Problem requirements
Repeat word for word every line of the data below, from the first through the line containing "#### ItThatFledOfferBargainZero", and stop there.

(Source texts of formatted documents)
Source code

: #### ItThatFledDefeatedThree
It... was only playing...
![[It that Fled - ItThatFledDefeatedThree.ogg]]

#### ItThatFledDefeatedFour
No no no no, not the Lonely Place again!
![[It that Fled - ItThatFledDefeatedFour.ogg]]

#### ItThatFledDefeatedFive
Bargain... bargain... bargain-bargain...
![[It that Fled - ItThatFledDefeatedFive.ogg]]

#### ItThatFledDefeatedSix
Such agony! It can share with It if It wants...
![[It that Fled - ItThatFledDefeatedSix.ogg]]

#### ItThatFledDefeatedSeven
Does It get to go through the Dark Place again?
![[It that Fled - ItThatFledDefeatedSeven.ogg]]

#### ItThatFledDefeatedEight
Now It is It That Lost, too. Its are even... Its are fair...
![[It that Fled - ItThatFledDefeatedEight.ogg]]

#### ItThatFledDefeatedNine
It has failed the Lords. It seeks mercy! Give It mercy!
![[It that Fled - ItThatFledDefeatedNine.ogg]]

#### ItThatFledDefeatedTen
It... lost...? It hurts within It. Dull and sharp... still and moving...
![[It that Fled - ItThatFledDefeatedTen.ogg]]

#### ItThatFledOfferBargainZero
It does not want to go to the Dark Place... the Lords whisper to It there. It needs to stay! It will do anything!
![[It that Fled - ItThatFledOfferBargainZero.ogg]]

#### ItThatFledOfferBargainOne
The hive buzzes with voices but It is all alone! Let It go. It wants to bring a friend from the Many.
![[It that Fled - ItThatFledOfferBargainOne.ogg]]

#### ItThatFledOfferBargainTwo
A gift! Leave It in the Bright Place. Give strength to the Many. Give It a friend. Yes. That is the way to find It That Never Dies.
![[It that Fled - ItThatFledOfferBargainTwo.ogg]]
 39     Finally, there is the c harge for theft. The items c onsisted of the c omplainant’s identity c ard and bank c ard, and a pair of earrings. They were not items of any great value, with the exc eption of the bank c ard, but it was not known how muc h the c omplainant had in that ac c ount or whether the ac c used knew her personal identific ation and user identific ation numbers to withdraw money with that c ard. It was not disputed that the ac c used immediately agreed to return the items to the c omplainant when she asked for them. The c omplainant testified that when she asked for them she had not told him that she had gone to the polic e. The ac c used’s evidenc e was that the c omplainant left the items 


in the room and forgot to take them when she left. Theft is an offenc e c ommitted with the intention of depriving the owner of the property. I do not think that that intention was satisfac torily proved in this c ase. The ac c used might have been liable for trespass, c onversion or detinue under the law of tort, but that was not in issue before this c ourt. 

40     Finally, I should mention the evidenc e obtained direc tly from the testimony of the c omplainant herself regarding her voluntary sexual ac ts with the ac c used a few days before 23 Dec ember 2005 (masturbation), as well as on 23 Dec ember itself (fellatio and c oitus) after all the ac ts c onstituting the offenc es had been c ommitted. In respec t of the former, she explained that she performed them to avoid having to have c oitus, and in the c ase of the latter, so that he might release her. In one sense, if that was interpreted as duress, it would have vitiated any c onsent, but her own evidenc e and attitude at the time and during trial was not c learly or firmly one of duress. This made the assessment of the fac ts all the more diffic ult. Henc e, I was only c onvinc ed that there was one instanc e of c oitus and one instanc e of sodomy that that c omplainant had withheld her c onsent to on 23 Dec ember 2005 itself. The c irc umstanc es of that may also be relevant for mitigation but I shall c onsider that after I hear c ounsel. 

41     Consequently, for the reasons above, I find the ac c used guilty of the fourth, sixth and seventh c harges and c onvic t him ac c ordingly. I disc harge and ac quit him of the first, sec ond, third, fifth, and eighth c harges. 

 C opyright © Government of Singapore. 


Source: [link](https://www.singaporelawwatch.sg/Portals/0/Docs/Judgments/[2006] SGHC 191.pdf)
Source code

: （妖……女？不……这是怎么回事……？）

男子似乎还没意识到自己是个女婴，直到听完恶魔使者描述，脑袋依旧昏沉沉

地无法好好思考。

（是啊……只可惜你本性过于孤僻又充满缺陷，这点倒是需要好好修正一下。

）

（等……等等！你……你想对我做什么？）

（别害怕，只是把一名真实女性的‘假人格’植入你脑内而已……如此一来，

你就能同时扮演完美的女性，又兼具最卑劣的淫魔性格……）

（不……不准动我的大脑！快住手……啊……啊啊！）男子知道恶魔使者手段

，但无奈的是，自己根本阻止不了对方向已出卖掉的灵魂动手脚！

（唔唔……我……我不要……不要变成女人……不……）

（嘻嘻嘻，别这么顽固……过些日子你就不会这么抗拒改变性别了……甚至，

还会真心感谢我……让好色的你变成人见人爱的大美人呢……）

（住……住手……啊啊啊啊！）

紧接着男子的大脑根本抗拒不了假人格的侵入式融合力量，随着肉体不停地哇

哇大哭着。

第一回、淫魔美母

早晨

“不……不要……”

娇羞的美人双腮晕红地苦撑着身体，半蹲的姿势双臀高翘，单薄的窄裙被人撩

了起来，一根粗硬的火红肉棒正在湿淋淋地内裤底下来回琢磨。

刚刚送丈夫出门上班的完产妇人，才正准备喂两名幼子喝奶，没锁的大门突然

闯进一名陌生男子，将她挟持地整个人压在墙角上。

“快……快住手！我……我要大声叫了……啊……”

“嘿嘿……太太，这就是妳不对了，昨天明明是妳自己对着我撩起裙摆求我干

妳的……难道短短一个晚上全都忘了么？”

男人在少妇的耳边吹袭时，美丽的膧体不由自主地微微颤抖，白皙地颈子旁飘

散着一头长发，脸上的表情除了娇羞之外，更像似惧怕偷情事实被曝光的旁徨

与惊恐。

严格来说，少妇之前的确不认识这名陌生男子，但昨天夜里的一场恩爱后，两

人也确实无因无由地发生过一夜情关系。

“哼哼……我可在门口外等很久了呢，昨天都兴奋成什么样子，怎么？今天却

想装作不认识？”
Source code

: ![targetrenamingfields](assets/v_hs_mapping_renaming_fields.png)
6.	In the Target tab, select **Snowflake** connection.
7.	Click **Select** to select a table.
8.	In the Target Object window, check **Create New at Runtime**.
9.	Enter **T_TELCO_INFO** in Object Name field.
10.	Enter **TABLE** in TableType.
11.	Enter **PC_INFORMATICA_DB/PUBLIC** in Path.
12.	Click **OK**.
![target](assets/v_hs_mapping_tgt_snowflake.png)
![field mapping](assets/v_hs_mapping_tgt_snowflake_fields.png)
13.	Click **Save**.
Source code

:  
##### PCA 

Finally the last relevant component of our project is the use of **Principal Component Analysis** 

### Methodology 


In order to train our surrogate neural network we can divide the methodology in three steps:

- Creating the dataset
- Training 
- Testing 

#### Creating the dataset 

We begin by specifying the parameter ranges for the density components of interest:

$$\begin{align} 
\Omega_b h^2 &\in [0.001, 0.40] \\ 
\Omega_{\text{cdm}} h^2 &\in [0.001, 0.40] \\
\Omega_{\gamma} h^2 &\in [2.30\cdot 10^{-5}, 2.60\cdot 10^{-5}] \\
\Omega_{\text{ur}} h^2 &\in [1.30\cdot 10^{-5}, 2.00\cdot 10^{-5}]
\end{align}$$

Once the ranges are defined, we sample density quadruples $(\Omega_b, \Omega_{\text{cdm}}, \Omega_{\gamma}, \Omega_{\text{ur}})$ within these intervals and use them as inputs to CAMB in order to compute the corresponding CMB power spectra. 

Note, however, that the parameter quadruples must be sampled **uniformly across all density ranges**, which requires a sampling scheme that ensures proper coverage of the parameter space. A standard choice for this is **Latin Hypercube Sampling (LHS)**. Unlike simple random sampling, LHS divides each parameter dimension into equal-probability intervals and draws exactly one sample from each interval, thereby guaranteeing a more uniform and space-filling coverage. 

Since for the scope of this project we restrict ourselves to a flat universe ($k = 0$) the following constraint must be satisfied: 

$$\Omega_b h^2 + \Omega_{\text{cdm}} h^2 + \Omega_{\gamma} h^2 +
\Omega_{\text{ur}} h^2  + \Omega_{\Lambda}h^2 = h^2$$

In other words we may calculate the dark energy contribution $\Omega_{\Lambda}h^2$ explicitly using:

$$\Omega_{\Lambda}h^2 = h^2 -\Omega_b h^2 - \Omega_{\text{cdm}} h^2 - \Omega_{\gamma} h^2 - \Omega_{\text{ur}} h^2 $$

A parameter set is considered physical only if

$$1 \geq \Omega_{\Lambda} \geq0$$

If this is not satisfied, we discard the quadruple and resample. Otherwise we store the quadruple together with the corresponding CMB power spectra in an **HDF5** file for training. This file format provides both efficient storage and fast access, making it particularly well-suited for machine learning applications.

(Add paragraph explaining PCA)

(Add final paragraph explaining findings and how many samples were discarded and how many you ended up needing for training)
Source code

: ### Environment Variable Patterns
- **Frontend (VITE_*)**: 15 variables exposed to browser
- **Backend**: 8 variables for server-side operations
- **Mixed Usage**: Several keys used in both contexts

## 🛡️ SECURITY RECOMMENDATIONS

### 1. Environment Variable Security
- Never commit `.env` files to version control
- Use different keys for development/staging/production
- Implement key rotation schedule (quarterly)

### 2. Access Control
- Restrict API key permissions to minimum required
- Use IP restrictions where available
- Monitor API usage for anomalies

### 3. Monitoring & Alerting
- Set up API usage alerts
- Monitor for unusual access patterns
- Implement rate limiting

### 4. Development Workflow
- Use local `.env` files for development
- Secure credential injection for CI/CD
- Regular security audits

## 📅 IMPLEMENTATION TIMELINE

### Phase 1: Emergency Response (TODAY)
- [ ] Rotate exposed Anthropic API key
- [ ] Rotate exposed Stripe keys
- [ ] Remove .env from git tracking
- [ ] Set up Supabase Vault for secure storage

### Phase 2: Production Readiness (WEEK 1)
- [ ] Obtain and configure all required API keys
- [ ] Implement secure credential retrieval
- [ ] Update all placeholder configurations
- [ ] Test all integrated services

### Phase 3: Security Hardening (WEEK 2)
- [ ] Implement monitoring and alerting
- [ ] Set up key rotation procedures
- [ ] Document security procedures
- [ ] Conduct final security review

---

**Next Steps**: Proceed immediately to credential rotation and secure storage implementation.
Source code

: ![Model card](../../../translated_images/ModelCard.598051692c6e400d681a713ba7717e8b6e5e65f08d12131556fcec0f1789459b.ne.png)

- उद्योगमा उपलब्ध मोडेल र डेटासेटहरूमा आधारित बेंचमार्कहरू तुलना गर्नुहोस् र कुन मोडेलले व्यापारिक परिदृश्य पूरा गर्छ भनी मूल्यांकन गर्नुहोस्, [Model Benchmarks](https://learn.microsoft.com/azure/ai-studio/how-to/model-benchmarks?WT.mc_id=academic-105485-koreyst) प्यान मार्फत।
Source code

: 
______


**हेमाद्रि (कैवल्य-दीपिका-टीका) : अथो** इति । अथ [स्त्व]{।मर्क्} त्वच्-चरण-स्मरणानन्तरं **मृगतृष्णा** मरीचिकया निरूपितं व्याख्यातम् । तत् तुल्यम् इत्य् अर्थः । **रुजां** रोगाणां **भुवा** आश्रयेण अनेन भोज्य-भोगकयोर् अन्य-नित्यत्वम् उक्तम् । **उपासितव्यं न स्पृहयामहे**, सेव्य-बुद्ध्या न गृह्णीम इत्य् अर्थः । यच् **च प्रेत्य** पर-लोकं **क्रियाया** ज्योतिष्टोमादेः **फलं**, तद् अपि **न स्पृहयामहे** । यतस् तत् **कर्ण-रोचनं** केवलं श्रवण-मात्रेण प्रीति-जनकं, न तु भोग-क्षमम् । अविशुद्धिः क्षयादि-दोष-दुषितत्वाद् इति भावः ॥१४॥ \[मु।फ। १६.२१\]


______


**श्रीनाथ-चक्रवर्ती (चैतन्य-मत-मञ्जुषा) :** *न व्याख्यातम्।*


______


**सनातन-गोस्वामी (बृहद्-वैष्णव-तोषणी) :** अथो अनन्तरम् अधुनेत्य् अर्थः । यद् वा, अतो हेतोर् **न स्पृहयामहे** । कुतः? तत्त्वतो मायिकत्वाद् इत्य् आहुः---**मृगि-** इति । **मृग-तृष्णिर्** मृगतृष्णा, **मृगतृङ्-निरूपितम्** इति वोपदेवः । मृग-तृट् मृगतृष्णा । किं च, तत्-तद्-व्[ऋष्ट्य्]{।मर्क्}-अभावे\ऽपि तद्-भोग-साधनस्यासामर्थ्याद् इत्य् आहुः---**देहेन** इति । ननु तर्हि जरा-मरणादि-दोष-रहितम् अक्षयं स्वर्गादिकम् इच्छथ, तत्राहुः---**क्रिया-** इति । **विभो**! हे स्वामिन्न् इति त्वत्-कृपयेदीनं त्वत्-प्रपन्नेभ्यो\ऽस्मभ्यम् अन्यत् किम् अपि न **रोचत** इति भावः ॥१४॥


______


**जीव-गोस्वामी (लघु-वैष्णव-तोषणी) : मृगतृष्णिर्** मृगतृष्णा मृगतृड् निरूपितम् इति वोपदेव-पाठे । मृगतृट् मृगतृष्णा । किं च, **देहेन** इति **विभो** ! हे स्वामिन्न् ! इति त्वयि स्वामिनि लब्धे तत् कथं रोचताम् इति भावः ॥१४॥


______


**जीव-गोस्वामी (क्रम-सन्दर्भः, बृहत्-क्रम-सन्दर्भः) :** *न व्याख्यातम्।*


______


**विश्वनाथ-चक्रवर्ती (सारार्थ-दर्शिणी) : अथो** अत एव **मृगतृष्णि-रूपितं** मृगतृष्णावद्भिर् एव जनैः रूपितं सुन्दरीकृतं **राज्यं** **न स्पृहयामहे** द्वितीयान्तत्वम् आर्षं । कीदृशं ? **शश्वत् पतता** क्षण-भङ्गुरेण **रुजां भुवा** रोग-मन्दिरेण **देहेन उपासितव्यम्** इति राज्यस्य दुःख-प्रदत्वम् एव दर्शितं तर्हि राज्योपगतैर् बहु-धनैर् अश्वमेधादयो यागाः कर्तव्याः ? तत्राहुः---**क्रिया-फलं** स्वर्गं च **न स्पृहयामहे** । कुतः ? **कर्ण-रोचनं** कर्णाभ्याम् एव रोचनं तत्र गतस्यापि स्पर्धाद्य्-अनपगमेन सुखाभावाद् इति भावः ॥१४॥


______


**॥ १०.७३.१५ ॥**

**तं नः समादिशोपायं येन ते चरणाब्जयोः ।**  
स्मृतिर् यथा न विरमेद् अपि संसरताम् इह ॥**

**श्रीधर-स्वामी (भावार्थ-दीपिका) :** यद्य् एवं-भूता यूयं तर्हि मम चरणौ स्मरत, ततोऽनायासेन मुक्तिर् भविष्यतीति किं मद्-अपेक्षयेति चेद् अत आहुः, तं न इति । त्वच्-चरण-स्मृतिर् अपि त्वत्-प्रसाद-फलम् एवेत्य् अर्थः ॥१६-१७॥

Reply
Source code

: #### ItThatFledDefeatedThree
It... was only playing...
![[It that Fled - ItThatFledDefeatedThree.ogg]]

#### ItThatFledDefeatedFour
No no no no, not the Lonely Place again!
![[It that Fled - ItThatFledDefeatedFour.ogg]]

#### ItThatFledDefeatedFive
Bargain... bargain... bargain-bargain...
![[It that Fled - ItThatFledDefeatedFive.ogg]]

#### ItThatFledDefeatedSix
Such agony! It can share with It if It wants...
![[It that Fled - ItThatFledDefeatedSix.ogg]]

#### ItThatFledDefeatedSeven
Does It get to go through the Dark Place again?
![[It that Fled - ItThatFledDefeatedSeven.ogg]]

#### ItThatFledDefeatedEight
Now It is It That Lost, too. Its are even... Its are fair...
![[It that Fled - ItThatFledDefeatedEight.ogg]]

#### ItThatFledDefeatedNine
It has failed the Lords. It seeks mercy! Give It mercy!
![[It that Fled - ItThatFledDefeatedNine.ogg]]

#### ItThatFledDefeatedTen
It... lost...? It hurts within It. Dull and sharp... still and moving...
![[It that Fled - ItThatFledDefeatedTen.ogg]]

#### ItThatFledOfferBargainZero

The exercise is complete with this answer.